## Supplied passage
-- begin --

Use market research to find customers

Market research blends consumer behavior and economic trends to confirm and improve your business idea.

It’s crucial to understand your consumer base from the outset. Market research lets you reduce risks even while your business is still just a gleam in your eye.

Gather demographic information to better understand opportunities and limitations for gaining customers. This could include population data on age, wealth, family, interests, or anything else that’s relevant for your business.

Then answer these questions to get a good sense of your market.

good sense of your market
Check Demand Is there a desire for your product or service?
Check Market size How many people would be interested in your offering?
Check Economic indicators What's the income range and employment rate?
Check Location Where do your customers live and where can your business reach?
Check Market saturation How many similar options are already available?
Check Pricing What do potential customers pay for these alternatives?

You’ll also want to keep up with the latest small business trends. It’s important to gain a sense of the specific market share that'll impact your profits.

You can do market research using existing sources, or you can do the research yourself and go direct to consumers.

Existing sources can save you a lot of time and energy, but the information might not be as specific to your audience as you’d like. Use it to answer questions that are both general and quantifiable, like industry trends, demographics and household incomes.

Asking consumers yourself can give you an understanding of your specific target audience. But, direct research can be time consuming and expensive. Use it to answer questions about your specific business or customers, like reactions to your logo, improvements you could make to buying experience, and where customers might go instead of your business.

-- end --

## Listing

-- begin --

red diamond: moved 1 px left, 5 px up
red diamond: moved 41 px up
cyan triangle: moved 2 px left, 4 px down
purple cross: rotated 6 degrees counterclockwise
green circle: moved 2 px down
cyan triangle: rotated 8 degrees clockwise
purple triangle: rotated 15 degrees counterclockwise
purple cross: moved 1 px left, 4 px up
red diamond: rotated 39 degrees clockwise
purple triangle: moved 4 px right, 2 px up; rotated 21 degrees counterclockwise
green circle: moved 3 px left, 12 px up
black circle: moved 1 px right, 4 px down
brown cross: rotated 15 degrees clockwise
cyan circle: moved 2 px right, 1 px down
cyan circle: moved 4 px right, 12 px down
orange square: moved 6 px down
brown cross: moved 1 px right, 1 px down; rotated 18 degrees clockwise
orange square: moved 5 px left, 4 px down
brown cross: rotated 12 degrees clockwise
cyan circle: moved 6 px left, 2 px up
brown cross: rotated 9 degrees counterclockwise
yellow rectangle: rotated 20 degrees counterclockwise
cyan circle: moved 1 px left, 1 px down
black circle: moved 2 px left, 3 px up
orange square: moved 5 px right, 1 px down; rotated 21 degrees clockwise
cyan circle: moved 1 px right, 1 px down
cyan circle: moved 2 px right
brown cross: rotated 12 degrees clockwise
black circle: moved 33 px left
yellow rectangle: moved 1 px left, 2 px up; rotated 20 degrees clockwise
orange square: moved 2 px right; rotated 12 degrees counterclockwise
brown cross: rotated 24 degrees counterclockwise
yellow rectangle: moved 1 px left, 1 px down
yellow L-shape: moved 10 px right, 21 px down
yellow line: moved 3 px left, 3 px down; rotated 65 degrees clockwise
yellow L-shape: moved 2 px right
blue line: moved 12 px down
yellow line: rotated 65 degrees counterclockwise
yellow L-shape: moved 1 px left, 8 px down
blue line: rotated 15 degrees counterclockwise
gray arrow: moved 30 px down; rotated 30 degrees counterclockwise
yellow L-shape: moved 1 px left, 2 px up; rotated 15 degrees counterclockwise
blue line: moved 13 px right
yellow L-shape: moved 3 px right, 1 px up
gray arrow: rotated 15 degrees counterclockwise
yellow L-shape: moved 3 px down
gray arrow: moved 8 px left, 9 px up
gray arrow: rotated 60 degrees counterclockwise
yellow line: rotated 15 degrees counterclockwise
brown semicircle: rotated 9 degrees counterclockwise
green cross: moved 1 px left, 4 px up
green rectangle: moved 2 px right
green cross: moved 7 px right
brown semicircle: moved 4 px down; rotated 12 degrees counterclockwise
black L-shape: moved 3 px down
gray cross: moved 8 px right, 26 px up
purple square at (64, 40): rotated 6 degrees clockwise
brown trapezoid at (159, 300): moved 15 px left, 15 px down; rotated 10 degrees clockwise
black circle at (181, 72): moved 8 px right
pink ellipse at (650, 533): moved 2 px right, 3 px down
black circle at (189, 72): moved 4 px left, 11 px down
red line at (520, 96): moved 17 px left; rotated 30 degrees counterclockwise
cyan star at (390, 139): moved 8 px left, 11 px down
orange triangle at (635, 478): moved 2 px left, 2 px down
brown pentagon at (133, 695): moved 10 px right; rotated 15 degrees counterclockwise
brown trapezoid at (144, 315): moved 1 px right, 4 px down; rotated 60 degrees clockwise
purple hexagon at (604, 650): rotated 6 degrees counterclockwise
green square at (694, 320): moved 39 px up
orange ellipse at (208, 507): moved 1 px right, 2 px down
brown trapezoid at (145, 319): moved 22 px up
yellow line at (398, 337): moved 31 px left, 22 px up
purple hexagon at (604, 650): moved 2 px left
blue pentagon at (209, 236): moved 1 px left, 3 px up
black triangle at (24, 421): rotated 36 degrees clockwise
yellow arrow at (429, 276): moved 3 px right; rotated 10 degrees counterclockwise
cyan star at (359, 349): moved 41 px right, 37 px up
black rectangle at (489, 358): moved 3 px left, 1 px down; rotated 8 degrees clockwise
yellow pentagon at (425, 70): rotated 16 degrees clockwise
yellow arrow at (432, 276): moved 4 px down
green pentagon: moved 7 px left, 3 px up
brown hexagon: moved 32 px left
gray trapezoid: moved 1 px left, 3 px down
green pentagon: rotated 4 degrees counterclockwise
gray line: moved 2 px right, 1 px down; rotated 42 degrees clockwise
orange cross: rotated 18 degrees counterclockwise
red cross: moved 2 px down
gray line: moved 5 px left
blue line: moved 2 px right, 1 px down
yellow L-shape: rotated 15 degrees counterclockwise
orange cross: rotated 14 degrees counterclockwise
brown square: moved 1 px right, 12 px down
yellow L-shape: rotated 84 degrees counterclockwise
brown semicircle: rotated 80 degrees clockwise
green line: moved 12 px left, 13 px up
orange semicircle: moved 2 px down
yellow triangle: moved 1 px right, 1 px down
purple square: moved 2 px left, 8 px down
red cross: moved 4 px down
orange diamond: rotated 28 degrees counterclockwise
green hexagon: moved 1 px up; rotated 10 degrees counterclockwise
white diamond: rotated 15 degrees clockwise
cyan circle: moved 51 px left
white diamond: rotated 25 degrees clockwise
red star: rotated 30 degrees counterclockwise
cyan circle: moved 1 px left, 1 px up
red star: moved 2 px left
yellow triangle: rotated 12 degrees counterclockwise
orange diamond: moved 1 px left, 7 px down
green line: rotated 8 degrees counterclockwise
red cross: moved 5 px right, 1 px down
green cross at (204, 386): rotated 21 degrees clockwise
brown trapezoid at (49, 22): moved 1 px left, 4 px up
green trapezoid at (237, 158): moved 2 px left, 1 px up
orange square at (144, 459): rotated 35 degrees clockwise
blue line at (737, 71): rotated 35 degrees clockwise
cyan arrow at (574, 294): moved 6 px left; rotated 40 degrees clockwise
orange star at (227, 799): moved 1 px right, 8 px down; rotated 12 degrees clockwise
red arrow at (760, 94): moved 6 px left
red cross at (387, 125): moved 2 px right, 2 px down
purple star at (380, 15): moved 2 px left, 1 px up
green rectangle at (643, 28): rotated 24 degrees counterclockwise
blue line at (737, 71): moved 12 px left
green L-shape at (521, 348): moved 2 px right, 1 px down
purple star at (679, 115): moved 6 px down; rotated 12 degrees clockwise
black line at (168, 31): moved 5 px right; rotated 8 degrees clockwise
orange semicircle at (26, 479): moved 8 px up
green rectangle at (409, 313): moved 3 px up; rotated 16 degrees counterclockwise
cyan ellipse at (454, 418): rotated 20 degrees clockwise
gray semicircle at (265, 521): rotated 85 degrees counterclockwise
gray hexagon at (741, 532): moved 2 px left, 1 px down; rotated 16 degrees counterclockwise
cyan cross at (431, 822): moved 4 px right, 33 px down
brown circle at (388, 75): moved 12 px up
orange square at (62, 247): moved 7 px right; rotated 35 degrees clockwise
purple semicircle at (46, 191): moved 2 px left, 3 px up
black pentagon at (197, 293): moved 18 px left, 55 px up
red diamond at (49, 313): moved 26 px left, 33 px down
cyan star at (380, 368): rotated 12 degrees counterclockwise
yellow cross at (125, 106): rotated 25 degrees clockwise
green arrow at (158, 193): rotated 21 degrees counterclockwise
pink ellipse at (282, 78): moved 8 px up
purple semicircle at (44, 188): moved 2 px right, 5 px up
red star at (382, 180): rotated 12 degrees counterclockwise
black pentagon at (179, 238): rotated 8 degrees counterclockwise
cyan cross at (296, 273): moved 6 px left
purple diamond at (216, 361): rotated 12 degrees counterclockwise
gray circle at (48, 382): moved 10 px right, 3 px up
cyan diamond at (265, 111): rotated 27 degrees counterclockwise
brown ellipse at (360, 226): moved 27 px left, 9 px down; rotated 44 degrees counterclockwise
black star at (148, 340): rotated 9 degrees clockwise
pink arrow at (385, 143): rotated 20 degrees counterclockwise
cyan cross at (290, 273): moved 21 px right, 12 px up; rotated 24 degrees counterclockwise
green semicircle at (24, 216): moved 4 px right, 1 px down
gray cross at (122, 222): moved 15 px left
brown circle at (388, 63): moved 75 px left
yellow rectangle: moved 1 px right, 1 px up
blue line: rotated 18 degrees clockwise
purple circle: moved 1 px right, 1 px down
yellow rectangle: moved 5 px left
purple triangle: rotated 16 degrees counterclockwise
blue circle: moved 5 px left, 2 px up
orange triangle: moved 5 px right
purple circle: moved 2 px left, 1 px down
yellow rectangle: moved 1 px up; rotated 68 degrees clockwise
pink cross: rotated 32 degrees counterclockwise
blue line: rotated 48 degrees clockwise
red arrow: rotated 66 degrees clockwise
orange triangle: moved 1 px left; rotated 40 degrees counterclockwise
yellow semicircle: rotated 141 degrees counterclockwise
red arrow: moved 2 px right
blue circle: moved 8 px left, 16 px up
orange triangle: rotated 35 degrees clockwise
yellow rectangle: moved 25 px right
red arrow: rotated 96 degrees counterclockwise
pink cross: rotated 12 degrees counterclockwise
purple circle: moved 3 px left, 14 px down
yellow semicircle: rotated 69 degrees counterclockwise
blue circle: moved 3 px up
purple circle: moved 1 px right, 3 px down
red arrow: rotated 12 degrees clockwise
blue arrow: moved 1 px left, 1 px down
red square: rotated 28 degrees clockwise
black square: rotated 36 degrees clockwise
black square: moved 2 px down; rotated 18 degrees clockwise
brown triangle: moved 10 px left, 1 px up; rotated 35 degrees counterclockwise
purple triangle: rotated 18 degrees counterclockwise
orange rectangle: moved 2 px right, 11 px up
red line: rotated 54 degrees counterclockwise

-- end --

## What the task asks
Continue the passage on using market research to find customers, starting right after its final sentence.

## Reply to the exercise
Here are a few methods you can use to do direct research:

  • Surveys
  • Questionnaires
  • Focus groups
  • In-depth interviews

For guidance on deciding which methods are worthwhile for your small business, the Small Business Administration provides counseling services through their resource partner network.

Use competitive analysis to find a market advantage

Competitive analysis helps you learn from businesses competing for your potential customers. This is key to defining a competitive edge creating sustainable revenue.

Your competitive analysis should identify your competition by product line or service and market segment. Assess the following characteristics of the competitive landscape:

  • Market share
  • Strengths and weaknesses
  • Your window of opportunity to enter the market
  • The importance of your target market to your competitors
  • Any barriers that may hinder you as you enter the market
  • Indirect or secondary competitors who may impact your success

Several industries might be competing to serve the same market you’re targeting. That’s why you should make sure to differentiate your competitive analysis by industry. There are many methods for doing this, including Porter’s Five Forces analysis. Important industry factors to consider include level of competition, threat of new competitors or services, and the effect of suppliers and customers on price.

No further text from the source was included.